Good Business Cents
To achieve a higher purpose, business leaders need to be conscious capitalists, in a paradigm shift from profit-maximisation to purpose-maximisation.
Keynote speaker, Dr Pamela Hartigan, won the audience over at the Singapore International Foundation’s 11th Ideas for a Better World Forum on 20 June 2013, when she confided to them that Singapore is her favourite Asian city.
The world leading proponent of social entrepreneurship, who is director of Skoll Centre for Social Entrepreneurship at University of Oxford’s Saïd Business School, spoke candidly on the theme of “Good Business Cents and Sensibility.”
She spoke about how “entrepreneuring” is different from being an “entrepreneur.” Only some can be entrepreneurs but “entrepreneuring” is something she believes everyone can do, including governments, the commercial sector and charities. Her belief is that what will create positive social change through markets is a mind shift and she emphasised that to achieve a higher purpose, business leaders need to be conscious capitalists, in a paradigm shift from profit-maximisation to purpose-maximisation.

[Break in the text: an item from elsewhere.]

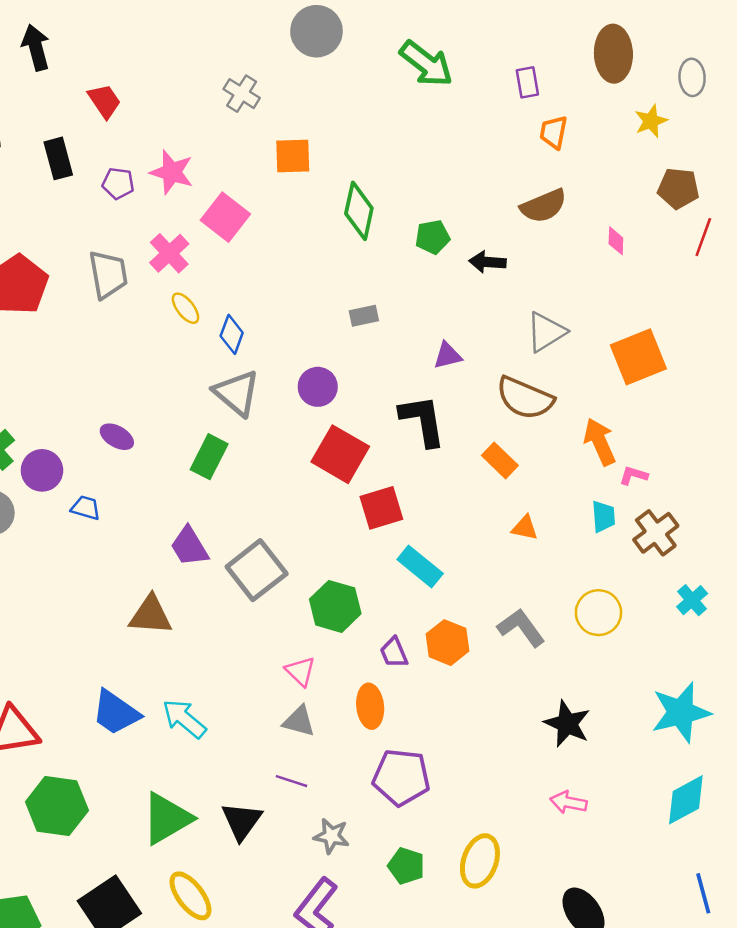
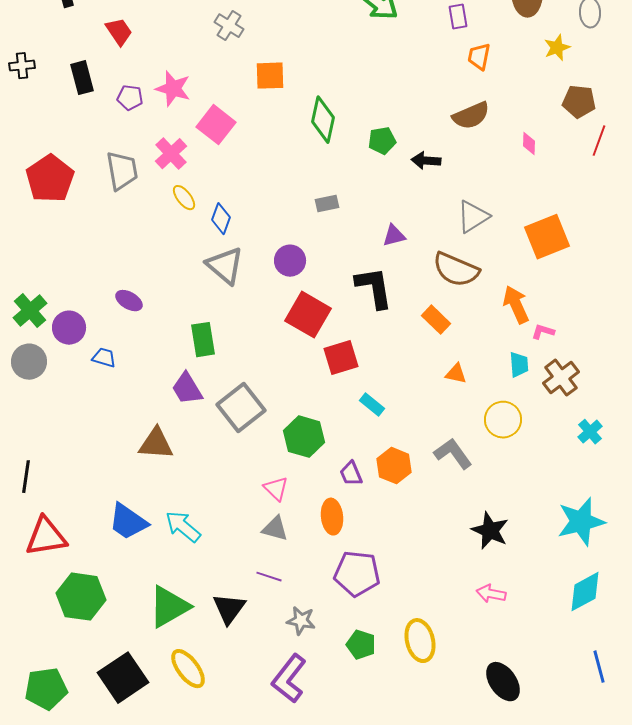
green rectangle: (209, 457) -> (203, 340), moved, turned -36
cyan rectangle: (420, 566) -> (372, 405), size x0.7
yellow circle: (598, 613) -> (503, 420), moved
yellow ellipse: (480, 861) -> (420, 641), turned -33

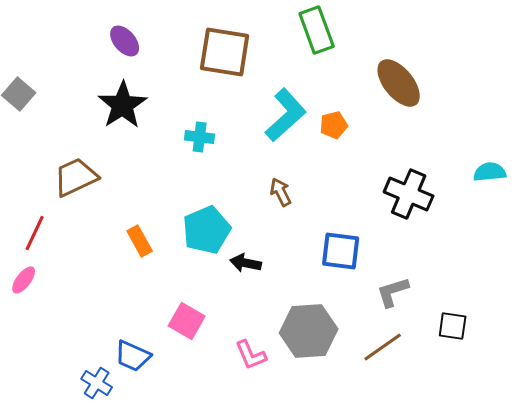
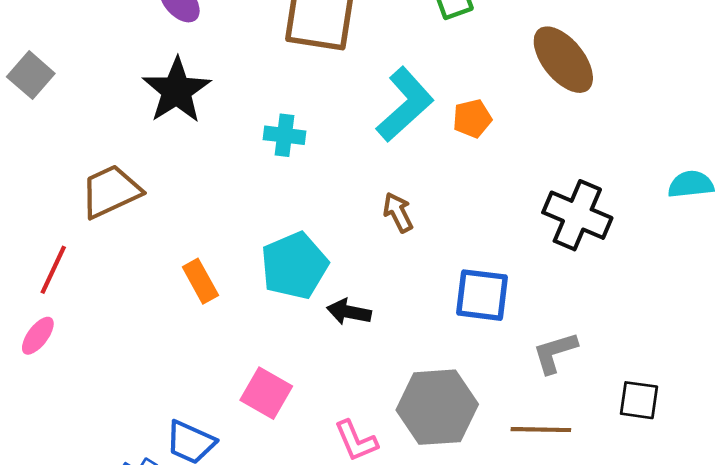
brown line: (383, 347) -> (541, 430), turned 36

Drawing on her extensive experience in corporate citizenship, public health, development and private/public partnerships, Dr Hartigan suggested that social entrepreneurship, as an approach rather than a specialised field, could pave the way toward a transformation of capitalism.

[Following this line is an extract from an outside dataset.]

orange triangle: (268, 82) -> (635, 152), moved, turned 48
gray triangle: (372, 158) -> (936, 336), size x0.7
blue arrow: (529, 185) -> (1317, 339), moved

At the forum held at the *SCAPE Warehouse, Dr Hartigan was joined by key players in the social enterprise landscape in Singapore for the discussion that followed. The panellists were Elim Chew, Governor of SIF and founder of 77th Street, Alfie Othman, executive director of the Social Enterprise Association and Kuik Shiao-Yin, co-founder and creative director of The Thought Collective. They spoke of how business leaders need to be mindful of the short and long term consequences of their actions and to act as “conscious capitalists.” The need for a shift from the mentality of profit-maximisation was summed up by Othman, who said, “If you can block out the part of the human mind that focuses on making as much money as possible, it can focus on creating value and being sustainable.”